If the only prayer you ever say in your entire life is “thank you,” it will be enough.

       Meister Eckhart

What are you grateful for? Take a moment right now to get a piece of paper and write down at least 10 things for which you’d like to give thanks. Now look at your list. (If you are trying to do this in your head or are promising yourself you’ll do it later, I strongly recommend that you make the 2-minute time investment to write a list now. I guarantee that it will be worth your while.)

What do you notice about your list? It may include people, pets, treasured possessions, experiences and abilities. You may recognize that your perspective shifted as you wrote, from bigger to smaller things or from material to immaterial. There is no right or wrong result. What’s important is to step back and ask yourself what you are grateful for and to give yourself time to answer.
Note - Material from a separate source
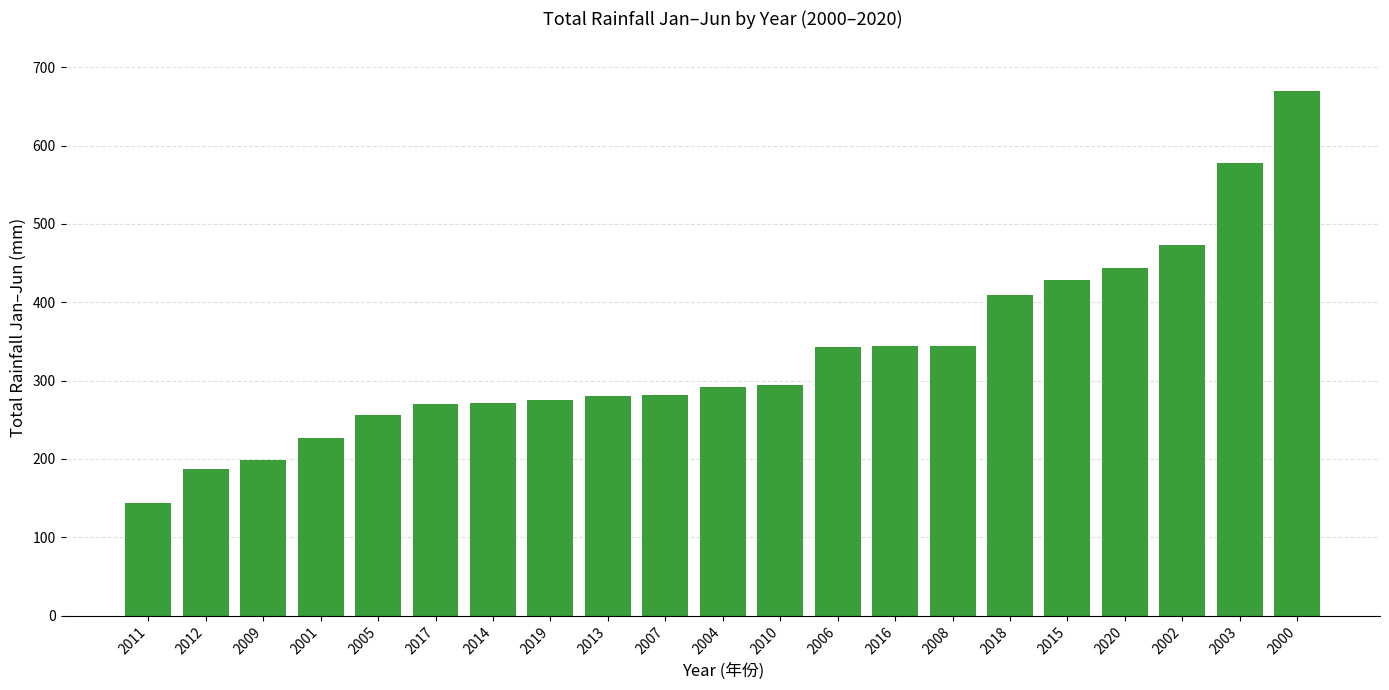

Between 2007 and 2016, which is larger?

2016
How do you feel as you look at your list? Perhaps you are smiling or you feel lighter, as if a burden had been lifted from you. Maybe you are surprised? Or you feel more vibrant? In any case I’ll bet that you feel better than you did before writing the list.
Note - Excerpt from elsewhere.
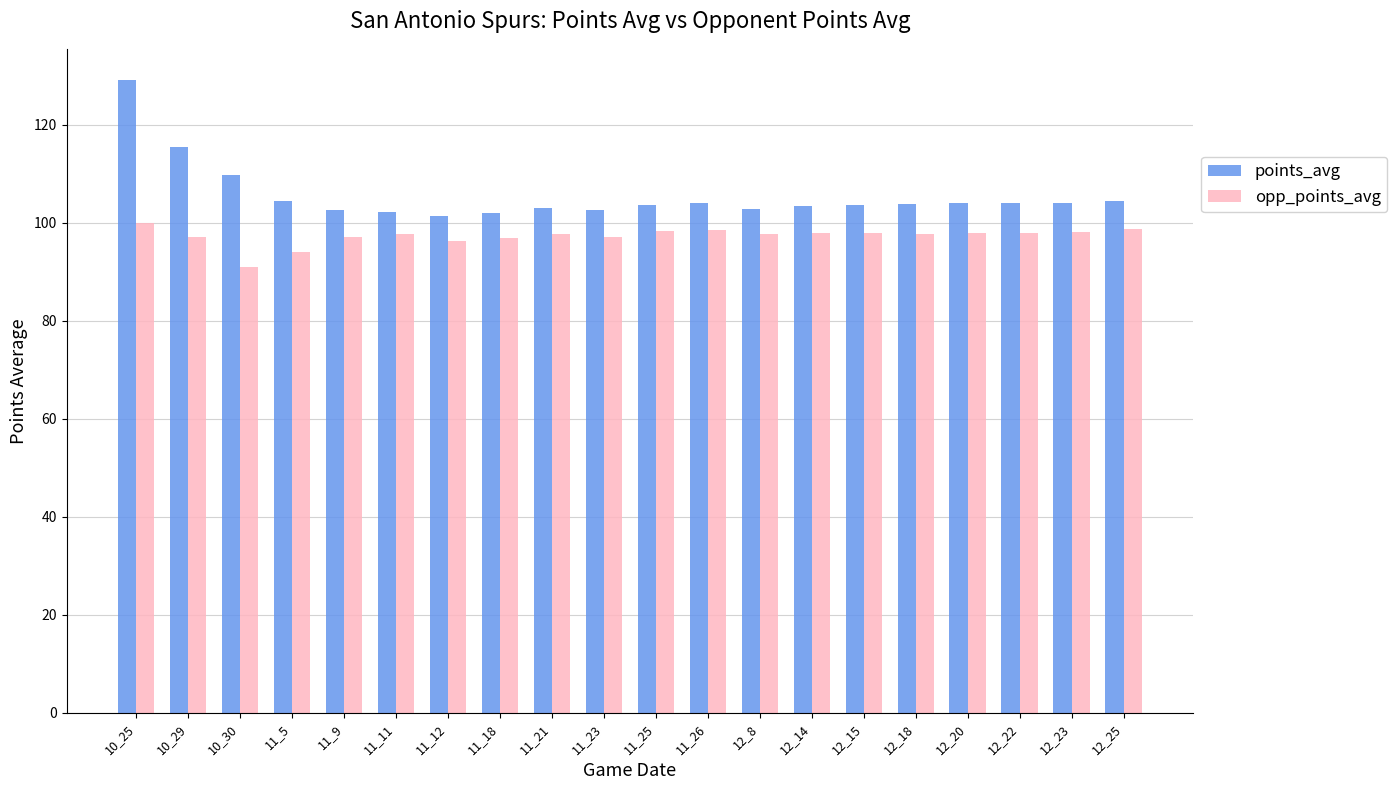

What is the difference between the opp_points_avg values at 10_25 and 12_8?

2.2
There is tremendous power in giving thanks. Throughout history and around the world, religious leaders and philosophers have extolled the virtue of gratitude. In recent years, research in neuroscience and psychology has indicated that gratitude positively influences both physical and psychological health. Studies show that gratitude practices, such as keeping a gratefulness journal or writing letters of gratitude, can increase our happiness and resilience and inspire us to be more generous, strengthening relationships. With so much divisiveness tearing at the fabric of our societies, we need generosity more than ever, both for our individual well-being and for that of our communities and nations.

Many of us have integrated gratefulness practices into our personal lives, but with the decline in regular religious practice, there are fewer public or group rituals for giving thanks. Though the Thanksgiving holiday in the US is tainted by the way the colonialists regarded and treated the native American people, it is one of the most widely known holidays devoted to giving thanks. Yet I fear that many people have lost touch with the original purpose of Thanksgiving gatherings. Instead, feasting and football watching have often become the focal point. Many years ago, our family decided to institute the ritual of a gratitude round between the main course and dessert at our Thanksgiving celebration. Each person shares one thing they are grateful for. There are no rules for this and the contributions range from the mundane to the profound, accompanied by laughter and tears. We share our humanity and our vulnerability.
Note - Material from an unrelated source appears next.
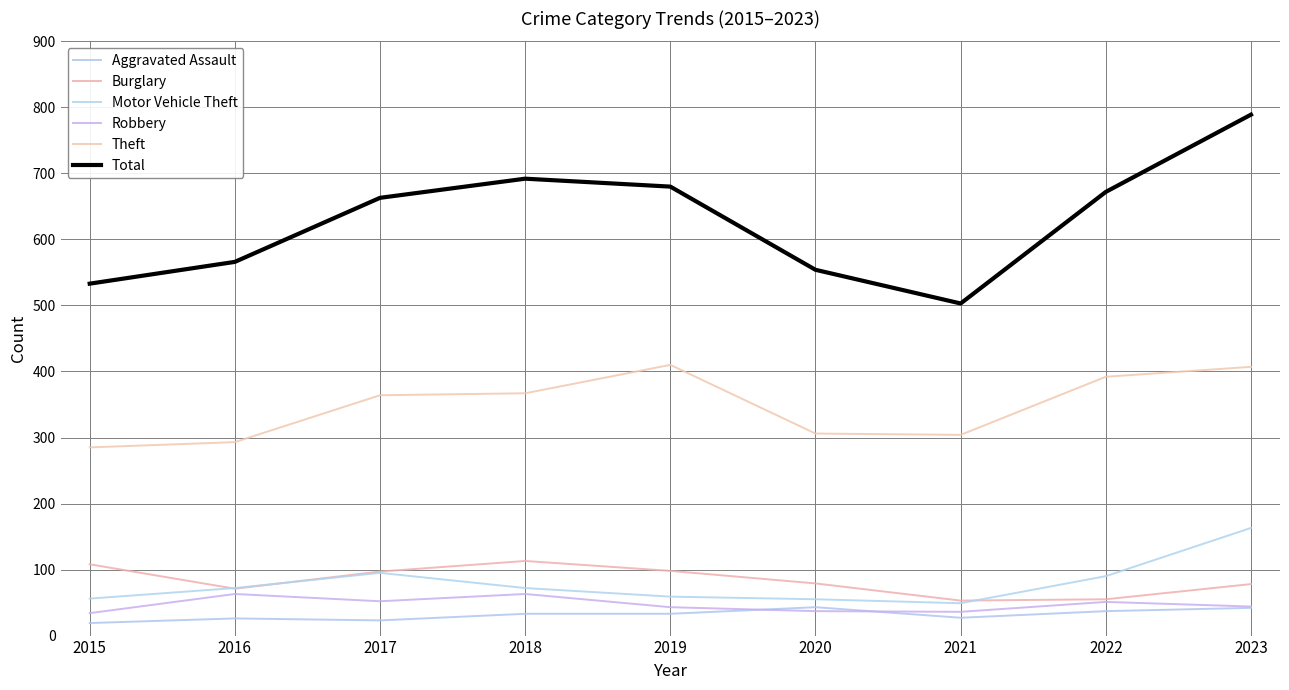

Is this an area chart (filled region under the line)?

No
With our lives of luxury and plenty, we are in danger of forgetting how to be grateful. We tend to want more and more, and to discount what we have. Advertising and social media drives this scarcity mindset, urging us to compare ourselves with others who have more or are more successful, beautiful, famous, etc. Over the last several decades a sense of entitlement seems to have become more widespread. Sentiments like “I deserve to be happy”, or, “I shouldn’t have to suffer” set us up to feel resentment and pain. Envying others for what they have and feeling that life isn’t fair makes us miserable.

In contrast, gratitude engenders an abundant mindset. Counting our blessings focuses our attention on what is, rather than what is not, on what we have rather than what we lack. Especially for those of us who tend to see the glass as half empty or even think that we deserve a bigger glass, an attitude of abundance helps us not only to see that our glass is half full, but to become aware of the miracle of a glass vessel and the art of glassmaking and that we have access to water and hands to hold the glass and minds to reflect on it. When we step back to consider how many things, large and small, that we can be grateful for, we understand that we are part of and dependent on a much bigger whole and subject to forces beyond our control. This is humbling, but also expands our perspective and opens the path for awe at the miracle of life, of our planet, and of the vastness of the universe, along with an appreciation of our deep connectedness. Through giving thanks we can experience being blessed. What a gift!

Not only at Thanksgiving, but in your daily life, remember to take some time to give thanks.